Experts from Rubicon Labs and SiO4 commented below on a newly discovered variant of Mirai botnet malware forces infected devices to act as proxy servers capable of protecting the anonymity of cybercriminals engaging in illegal activities.
Rod Schultz, Chief Product Officer at Rubicon Labs:
“There is a huge financial incentive for attackers to mutate what initially appears to be a relatively harmless pice of malware (Mirai in this case) into something much more malicious.
The building blocks and knowledge needed to transform malware into the equivalent of the digital Spanish Flu exist today, and until connected devices can be updated and patched with resistant code it will be impossible to prevent these attacks.
Software updates and secure digital identities are the foundation for the heard immunity that the IoT desperately needs. The problem is that devices are being rapidly connected to the network today, with the assumption that IoT security and device control will be taken care of tomorrow.”
Andrew Speakmaster, Founder and Chief Technology Officer at SiO4:
“This is just another evolution in cybercrime that leverages newer technologies and turns the device into the victim. In every instance, new technologies
regard security is an afterthought, and the race to make them secured can be slow from IoT vendors.

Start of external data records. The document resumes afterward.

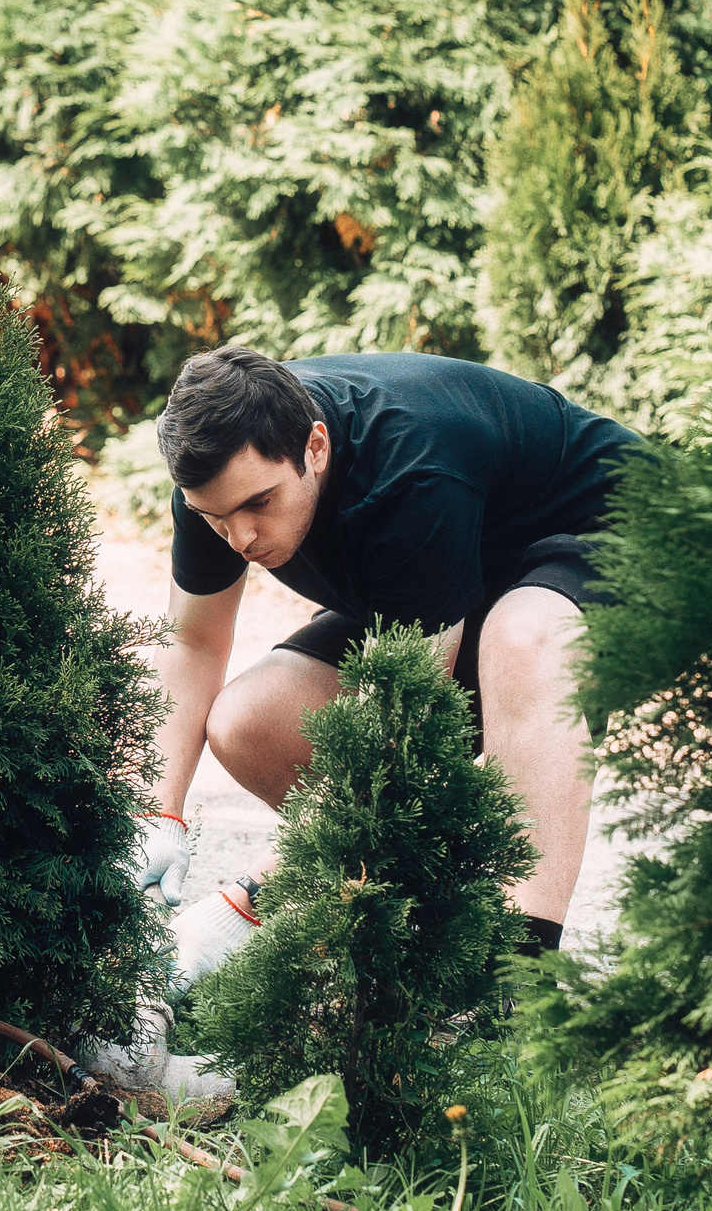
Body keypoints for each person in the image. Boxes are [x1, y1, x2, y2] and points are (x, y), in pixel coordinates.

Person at [128, 348, 641, 993]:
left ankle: (516, 982)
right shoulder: (218, 481)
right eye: (216, 517)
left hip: (630, 535)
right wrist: (156, 816)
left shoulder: (408, 470)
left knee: (522, 637)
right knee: (247, 722)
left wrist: (248, 900)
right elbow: (193, 643)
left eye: (260, 503)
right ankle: (426, 911)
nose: (241, 538)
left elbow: (400, 728)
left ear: (315, 447)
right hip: (466, 572)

The majority of cyber criminals today are not looking to cause chaos and havoc (unless their goal is hacktivism or a nation state attack) as they have in the past – it’s all about monetization, and they are creating ingenious ways to make this happen. Enabling devices to deliver malicious activity in mass is not new, but this variant creates another ecosystem in addition to using existing methods which adds a widespread layer of attack vectors from commercial and consumer devices.”